1. Do your research using the 3 sites I mentioned
When you are deciding the difficulty and terrain rating for your hide, it’s a good idea to do a bit of research. Refer to the Groundspeak ratings documentation, The ClayJar Geocache Rating System and the TechBlazer Rating System to give you an idea. You can then perhaps take an average.
2. Use your noggin!
Take into consideration that the rating systems may not totally reflect the more unique hide types like underwater ones, or night caches
for example. Use common sense to adjust your ratings accordingly. If you think there is something particularly tricky about your hide that isn’t mentioned in any of the rating systems, perhaps consider nudging your rating up a bit. I think 0.5 is probably a good nudge.
3. Think about the clues
Also consider that the difficulty will differ depending on how good your cache description and hint are. If I told finders *EXACTLY* where my cache is positioned I’d probably lower the difficulty to about 2 instead of 3.5, but keep the terrain at 3.
At first a nano may seem tricky, but they are usually magnetic so you usually have a good inkling of what you’re looking for after you have found a few. I’ve never found a nano that wasn’t hidden in a magnetic location. I guess there may be a few out there (Possibly popped in little appropriate nano-sized holes?). Finders probably wouldn’t expect to find a nano there so consider that when choosing difficulty ratings. Also if you’re hiding a micro that is nailed somewhere or hanging remember that finders probably won’t expect it to be there either.

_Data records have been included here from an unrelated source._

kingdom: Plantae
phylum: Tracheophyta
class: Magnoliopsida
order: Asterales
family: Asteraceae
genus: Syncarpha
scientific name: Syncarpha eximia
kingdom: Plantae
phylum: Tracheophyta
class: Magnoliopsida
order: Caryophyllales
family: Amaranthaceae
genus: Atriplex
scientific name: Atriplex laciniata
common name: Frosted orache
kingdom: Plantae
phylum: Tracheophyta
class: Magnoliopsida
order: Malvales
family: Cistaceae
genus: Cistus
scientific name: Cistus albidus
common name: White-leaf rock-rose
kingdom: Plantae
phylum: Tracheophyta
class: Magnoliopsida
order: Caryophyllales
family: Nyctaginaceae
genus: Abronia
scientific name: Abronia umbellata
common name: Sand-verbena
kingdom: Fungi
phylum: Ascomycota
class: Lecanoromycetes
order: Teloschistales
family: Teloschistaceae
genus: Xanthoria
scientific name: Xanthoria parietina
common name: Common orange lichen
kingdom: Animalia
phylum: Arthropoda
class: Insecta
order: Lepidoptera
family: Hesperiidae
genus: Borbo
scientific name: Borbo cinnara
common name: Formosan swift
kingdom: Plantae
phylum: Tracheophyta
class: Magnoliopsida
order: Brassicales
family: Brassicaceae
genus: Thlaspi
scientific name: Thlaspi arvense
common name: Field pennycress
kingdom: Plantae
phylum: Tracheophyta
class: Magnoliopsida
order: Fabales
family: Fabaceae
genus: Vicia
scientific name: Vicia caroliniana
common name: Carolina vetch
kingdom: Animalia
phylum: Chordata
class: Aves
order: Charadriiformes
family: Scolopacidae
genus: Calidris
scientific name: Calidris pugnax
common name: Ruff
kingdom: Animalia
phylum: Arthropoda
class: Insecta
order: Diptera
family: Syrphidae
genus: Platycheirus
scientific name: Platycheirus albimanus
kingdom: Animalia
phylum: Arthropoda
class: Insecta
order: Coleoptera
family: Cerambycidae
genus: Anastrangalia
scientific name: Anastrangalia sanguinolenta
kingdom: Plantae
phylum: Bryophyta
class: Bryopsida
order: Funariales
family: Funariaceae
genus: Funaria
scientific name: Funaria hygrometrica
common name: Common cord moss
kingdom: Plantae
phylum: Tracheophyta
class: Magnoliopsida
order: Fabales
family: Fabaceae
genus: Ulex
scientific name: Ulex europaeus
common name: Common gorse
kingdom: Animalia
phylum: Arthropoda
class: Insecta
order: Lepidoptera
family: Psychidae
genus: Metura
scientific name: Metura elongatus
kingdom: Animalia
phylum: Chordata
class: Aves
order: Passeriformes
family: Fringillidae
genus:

5. Changes in the environment over time
Remember that over time undergrowth can become overgrowth 😉 If you place your cache in an area in the winter, are there likely to be lots of nettles or brambles that sprout up in the summer? If so, you may consider upping your rating slightly. Also, consider upping your rating a year or so down the line if the environment has changed. Ensure that you visit your hide regularly to ensure that there are no obsticles that are making it more difficult to find. We found a 3 and a half year old cache a few weeks ago in a tree with a 1.5/1.5 rating. This was probably fine when it was first placed, however since then the tree (Which you had to climb) had sprouted many large, fresh branches and leaves. There were also nettles, thistles and long grass that blocked the path. It was pretty hard to get to and it was also a favourite spot for mosquitos! I’d put it closer to a 2.5/3 rating now. Make sure you adjust your ratings overtime to match any changes in the surroundings, or at least update the description to mention that it may be a bit overgrown. If the area becomes very dangerous to get to, consider archiving the cache and perhaps place a new one nearby in a safer location instead or put a big, obvious caution notice in the description. You don’t want to endanger anyone’s life (Well… I wouldn’t anyway!)
6. AH! IVY!
(I think most UK cachers will agree with me on this one) Remember what a pain in the arse ivy can be and adjust your ratings accordingly 🙂
7. Non-traditional caches
Consider upping the rating if it’s a multi that has many stages that you have to trek to (My record was a 9 stage multi which I’m sure took something like a 7 mile trek before we found the final!), or a multi with quite a few clues that you need to find. If you’re adding an Unknown cache consider how tricky the puzzle is and update the difficulty to reflect that.
8. Use attributes
Difficulty and Terrain ratings are really only an overview of what to expect from a cache hide. With attributes you can be far more specific, and help people get accurate results for their pocket queries.
9. Muggle Traffic
An urban cache in a tree in the middle of a town centre is going to require a higher difficulty rating than one in a tree out in the country where muggles walk their dogs (For example). Although there may be a lot of walkers, bikers, or dog walkers on the trail, that won’t be anywhere near as many muggles as would be in a town centre. Especially at lunchtime!
10. Be safe
Finally, don’t put anyone in a very dangerous situation where physical injury is likely. Think “Is this a cache that I would be comfortable finding?” Do mention any hazards in the cache description in detail so that finders are aware of them. An example is a footpath that goes through a cow field. Cows can be very touchy this time of year if they have their calves with them, especially if you have a dog. There have been a few occasions where people have been trampled by cows. There is a ‘Cattle’ attribute, but I think it may be an idea to go into a little detail in the description on any hazards.